▶ [Material supplied]
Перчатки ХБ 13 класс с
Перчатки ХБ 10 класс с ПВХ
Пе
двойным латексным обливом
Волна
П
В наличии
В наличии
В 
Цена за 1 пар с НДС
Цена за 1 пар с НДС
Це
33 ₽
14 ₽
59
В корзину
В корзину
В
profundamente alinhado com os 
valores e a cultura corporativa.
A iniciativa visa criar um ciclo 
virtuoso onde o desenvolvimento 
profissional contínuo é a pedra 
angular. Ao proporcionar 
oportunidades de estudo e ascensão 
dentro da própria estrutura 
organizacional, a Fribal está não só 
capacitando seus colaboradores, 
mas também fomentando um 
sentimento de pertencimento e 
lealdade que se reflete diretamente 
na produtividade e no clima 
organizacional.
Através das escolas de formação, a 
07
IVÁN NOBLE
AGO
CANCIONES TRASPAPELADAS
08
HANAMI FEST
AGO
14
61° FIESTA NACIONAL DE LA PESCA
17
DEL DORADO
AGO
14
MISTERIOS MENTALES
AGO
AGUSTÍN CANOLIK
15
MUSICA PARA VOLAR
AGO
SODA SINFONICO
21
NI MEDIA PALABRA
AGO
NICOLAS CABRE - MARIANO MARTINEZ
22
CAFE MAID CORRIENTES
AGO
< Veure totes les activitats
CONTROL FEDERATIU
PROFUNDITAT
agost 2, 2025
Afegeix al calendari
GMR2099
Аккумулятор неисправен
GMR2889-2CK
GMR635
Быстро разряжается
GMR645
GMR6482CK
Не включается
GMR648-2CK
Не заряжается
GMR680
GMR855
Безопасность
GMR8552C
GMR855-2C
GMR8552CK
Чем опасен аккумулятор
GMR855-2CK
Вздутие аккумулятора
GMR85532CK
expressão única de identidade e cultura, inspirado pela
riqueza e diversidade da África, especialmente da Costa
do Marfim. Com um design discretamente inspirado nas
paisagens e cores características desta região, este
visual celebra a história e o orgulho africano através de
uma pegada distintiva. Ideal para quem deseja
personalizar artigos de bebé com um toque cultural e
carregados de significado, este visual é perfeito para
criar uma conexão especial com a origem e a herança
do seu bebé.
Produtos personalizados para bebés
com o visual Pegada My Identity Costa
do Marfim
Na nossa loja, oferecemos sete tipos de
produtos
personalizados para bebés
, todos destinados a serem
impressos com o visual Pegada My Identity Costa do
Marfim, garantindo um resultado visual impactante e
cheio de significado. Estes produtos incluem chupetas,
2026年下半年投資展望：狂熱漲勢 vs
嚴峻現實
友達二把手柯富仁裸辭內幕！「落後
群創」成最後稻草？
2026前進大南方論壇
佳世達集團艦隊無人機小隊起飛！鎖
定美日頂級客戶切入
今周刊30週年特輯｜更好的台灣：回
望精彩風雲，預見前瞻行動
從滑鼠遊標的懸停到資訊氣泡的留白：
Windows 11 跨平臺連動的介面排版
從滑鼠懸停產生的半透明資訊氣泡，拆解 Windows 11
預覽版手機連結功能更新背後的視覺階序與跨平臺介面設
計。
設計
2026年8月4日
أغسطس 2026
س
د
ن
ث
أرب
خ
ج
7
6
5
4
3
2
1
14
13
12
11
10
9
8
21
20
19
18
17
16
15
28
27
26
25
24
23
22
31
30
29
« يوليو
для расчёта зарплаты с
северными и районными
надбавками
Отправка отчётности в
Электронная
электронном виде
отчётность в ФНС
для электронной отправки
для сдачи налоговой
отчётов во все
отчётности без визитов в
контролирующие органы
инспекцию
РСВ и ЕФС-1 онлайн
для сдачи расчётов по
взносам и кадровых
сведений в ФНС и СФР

▶ [Task directions]
The material shown above must be written out again in full, exactly as it reads.

▶ [Output for this task]
Перчатки ХБ 13 класс с
Перчатки ХБ 10 класс с ПВХ
Пе
двойным латексным обливом
Волна
П
В наличии
В наличии
В 
Цена за 1 пар с НДС
Цена за 1 пар с НДС
Це
33 ₽
14 ₽
59
В корзину
В корзину
В
profundamente alinhado com os 
valores e a cultura corporativa.
A iniciativa visa criar um ciclo 
virtuoso onde o desenvolvimento 
profissional contínuo é a pedra 
angular. Ao proporcionar 
oportunidades de estudo e ascensão 
dentro da própria estrutura 
organizacional, a Fribal está não só 
capacitando seus colaboradores, 
mas também fomentando um 
sentimento de pertencimento e 
lealdade que se reflete diretamente 
na produtividade e no clima 
organizacional.
Através das escolas de formação, a 
07
IVÁN NOBLE
AGO
CANCIONES TRASPAPELADAS
08
HANAMI FEST
AGO
14
61° FIESTA NACIONAL DE LA PESCA
17
DEL DORADO
AGO
14
MISTERIOS MENTALES
AGO
AGUSTÍN CANOLIK
15
MUSICA PARA VOLAR
AGO
SODA SINFONICO
21
NI MEDIA PALABRA
AGO
NICOLAS CABRE - MARIANO MARTINEZ
22
CAFE MAID CORRIENTES
AGO
< Veure totes les activitats
CONTROL FEDERATIU
PROFUNDITAT
agost 2, 2025
Afegeix al calendari
GMR2099
Аккумулятор неисправен
GMR2889-2CK
GMR635
Быстро разряжается
GMR645
GMR6482CK
Не включается
GMR648-2CK
Не заряжается
GMR680
GMR855
Безопасность
GMR8552C
GMR855-2C
GMR8552CK
Чем опасен аккумулятор
GMR855-2CK
Вздутие аккумулятора
GMR85532CK
expressão única de identidade e cultura, inspirado pela
riqueza e diversidade da África, especialmente da Costa
do Marfim. Com um design discretamente inspirado nas
paisagens e cores características desta região, este
visual celebra a história e o orgulho africano através de
uma pegada distintiva. Ideal para quem deseja
personalizar artigos de bebé com um toque cultural e
carregados de significado, este visual é perfeito para
criar uma conexão especial com a origem e a herança
do seu bebé.
Produtos personalizados para bebés
com o visual Pegada My Identity Costa
do Marfim
Na nossa loja, oferecemos sete tipos de
produtos
personalizados para bebés
, todos destinados a serem
impressos com o visual Pegada My Identity Costa do
Marfim, garantindo um resultado visual impactante e
cheio de significado. Estes produtos incluem chupetas,
2026年下半年投資展望：狂熱漲勢 vs
嚴峻現實
友達二把手柯富仁裸辭內幕！「落後
群創」成最後稻草？
2026前進大南方論壇
佳世達集團艦隊無人機小隊起飛！鎖
定美日頂級客戶切入
今周刊30週年特輯｜更好的台灣：回
望精彩風雲，預見前瞻行動
從滑鼠遊標的懸停到資訊氣泡的留白：
Windows 11 跨平臺連動的介面排版
從滑鼠懸停產生的半透明資訊氣泡，拆解 Windows 11
預覽版手機連結功能更新背後的視覺階序與跨平臺介面設
計。
設計
2026年8月4日
أغسطس 2026
س
د
ن
ث
أرب
خ
ج
7
6
5
4
3
2
1
14
13
12
11
10
9
8
21
20
19
18
17
16
15
28
27
26
25
24
23
22
31
30
29
« يوليو
для расчёта зарплаты с
северными и районными
надбавками
Отправка отчётности в
Электронная
электронном виде
отчётность в ФНС
для электронной отправки
для сдачи налоговой
отчётов во все
отчётности без визитов в
контролирующие органы
инспекцию
РСВ и ЕФС-1 онлайн
для сдачи расчётов по
взносам и кадровых
сведений в ФНС и СФР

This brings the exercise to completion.